Charlie Muffin

Brian Freemantle reflects on the creation of his most famous protagonist , Charlie Muffin:

"Charlie Muffin! What a name! Who'd want a name like Charlie Muffin: wouldn't you change it to Smith or Jones,something ordinary? I wouldn't. Charlie Muffin was a name that sat up and begged to be a character in a book the moment I heard it, which was now close to 50 years ago before I'd ever published a novel. It went into the mental "save for later" locker and stayed untouched until I'd successfully published four books and got the idea for the fifth for a quirky, unpredictable, oddball MI5 spy who's a pain in the ass (not his: Charlie's discomfort is danger-twitching feet) of his Public School colleagues and Russian adversaries whose failing he so adroitly exposes. He's still doing it, 16 books later.

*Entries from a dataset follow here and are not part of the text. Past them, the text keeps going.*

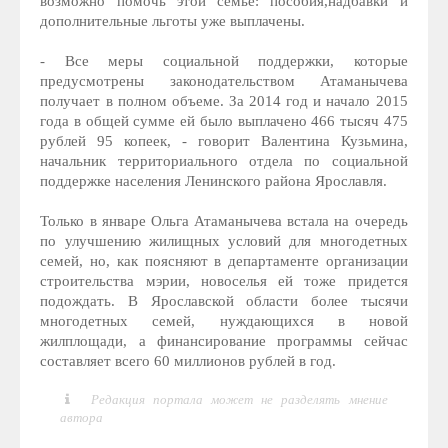
возможно помочь этой семье: пособия,надбавки и
дополнительные льготы уже выплачены.
- Все меры социальной поддержки, которые
предусмотрены законодательством Атаманычева
получает в полном объеме. За 2014 год и начало 2015
года в общей сумме ей было выплачено 466 тысяч 475
рублей 95 копеек, - говорит Валентина Кузьмина,
начальник территориального отдела по социальной
поддержке населения Ленинского района Ярославля.
Только в январе Ольга Атаманычева встала на очередь
по улучшению жилищных условий для многодетных
семей, но, как поясняют в департаменте организации
строительства мэрии, новоселья ей тоже придется
подождать. В Ярославской области более тысячи
многодетных семей, нуждающихся в новой
жилплощади, а финансирование программы сейчас
составляет всего 60 миллионов рублей в год.
Редакция портала может не разделять мнение
автора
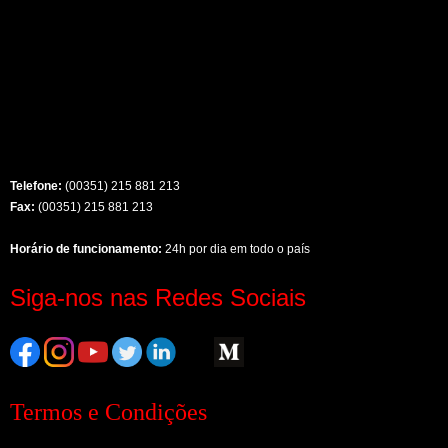
Telefone:
(00351) 215 881 213
Fax:
(00351) 215 881 213
Horário de funcionamento:
24h por dia em todo o país
Siga-nos nas Redes Sociais
Termos e Condições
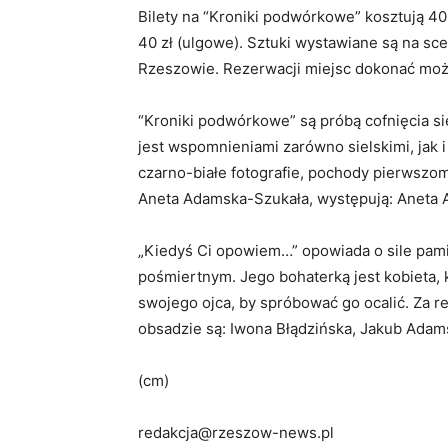
Bilety na “Kroniki podwórkowe” kosztują 40
40 zł (ulgowe). Sztuki wystawiane są na sc
Rzeszowie. Rezerwacji miejsc dokonać możn
“Kroniki podwórkowe” są próbą cofnięcia si
jest wspomnieniami zarówno sielskimi, jak i b
czarno-białe fotografie, pochody pierwszo
Aneta Adamska-Szukała, występują: Aneta A
„Kiedyś Ci opowiem…” opowiada o sile pamię
pośmiertnym. Jego bohaterką jest kobieta, 
swojego ojca, by spróbować go ocalić. Za 
obsadzie są
: Iwona Błądzińska, Jakub Adams
(cm)
redakcja@rzeszow-news.pl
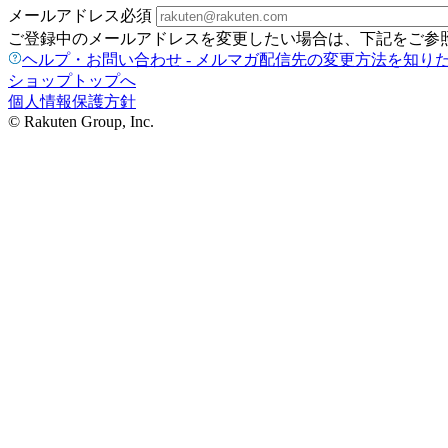
メールアドレス
必須
ご登録中のメールアドレスを変更したい場合は、下記をご参
ヘルプ・お問い合わせ - メルマガ配信先の変更方法を知り
ショップトップへ
個人情報保護方針
© Rakuten Group, Inc.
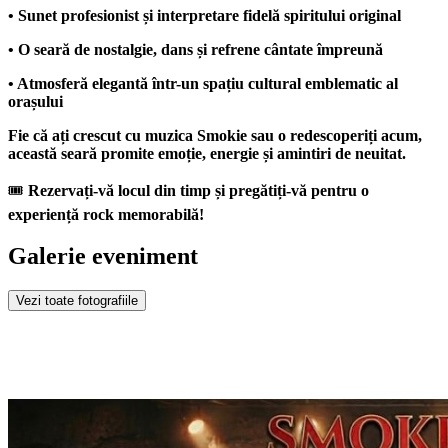
• Sunet profesionist și interpretare fidelă spiritului original
• O seară de nostalgie, dans și refrene cântate împreună
• Atmosferă elegantă într-un spațiu cultural emblematic al
orașului
Fie că ați crescut cu muzica Smokie sau o redescoperiți acum,
această seară promite emoție, energie și amintiri de neuitat.
🎟
Rezervați-vă locul din timp și pregătiți-vă pentru o
experiență rock memorabilă!
Galerie eveniment
Vezi toate fotografiile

Here's a secret. It's not as easy for me now to write Charlie as it was in the beginning and the problem was the film of that first Charlie Muffin book. David Hemmings brilliantly played the part. I met him for the first time on set, when a gambling club scene was being shot. Between takes he came over to me, clad in scruffy suit and down-at-heel Hush Puppies ( it's the feet problem) and said: 'Here I am. I'm Charlie Muffin.'

Which he was. Up until that moment I knew how Charlie Muffin thought and how he'd react and what he physically looked like. But I didn't have his facial features. But from then on I did and it's always David Hemmings' face I see when I'm writing, not my blank-canvassed Charlie.

Could it be jealousy? A lot of people have asked me over the years if I based Charlie on any of the real life spies whom I've encountered. The answer's no, although I've taken mannerisms and behavior from them. My wife, Maureen, insists that I'm Charlie Muffin and that the books are autobiographical. Which means I'm a devious, amoral, determined, stop-at-nothing survivor who drinks too much and gambles too hard. It isn't true. Honest.

Here's another secret. It really is all in the name. My father became terminally ill after a career aboard the original Cunard liner Queen Mary and Queen Elizabeth. During the filming of Charlie Muffin I tried to ease his discomfort by telling him he was instrumental in my writing the book and giving me the name of Charlie Muffin, his shipmate about whom he was always talking, as my lead character.

'Who? demanded my father.

'Your best friend, Charlie Muffin.'

'You bloody fool,' said my father. 'His name wasns't Charlie Muffin. It was Charlie Mutton.'

Which would never have worked, like Charlie Muffin did, would it?"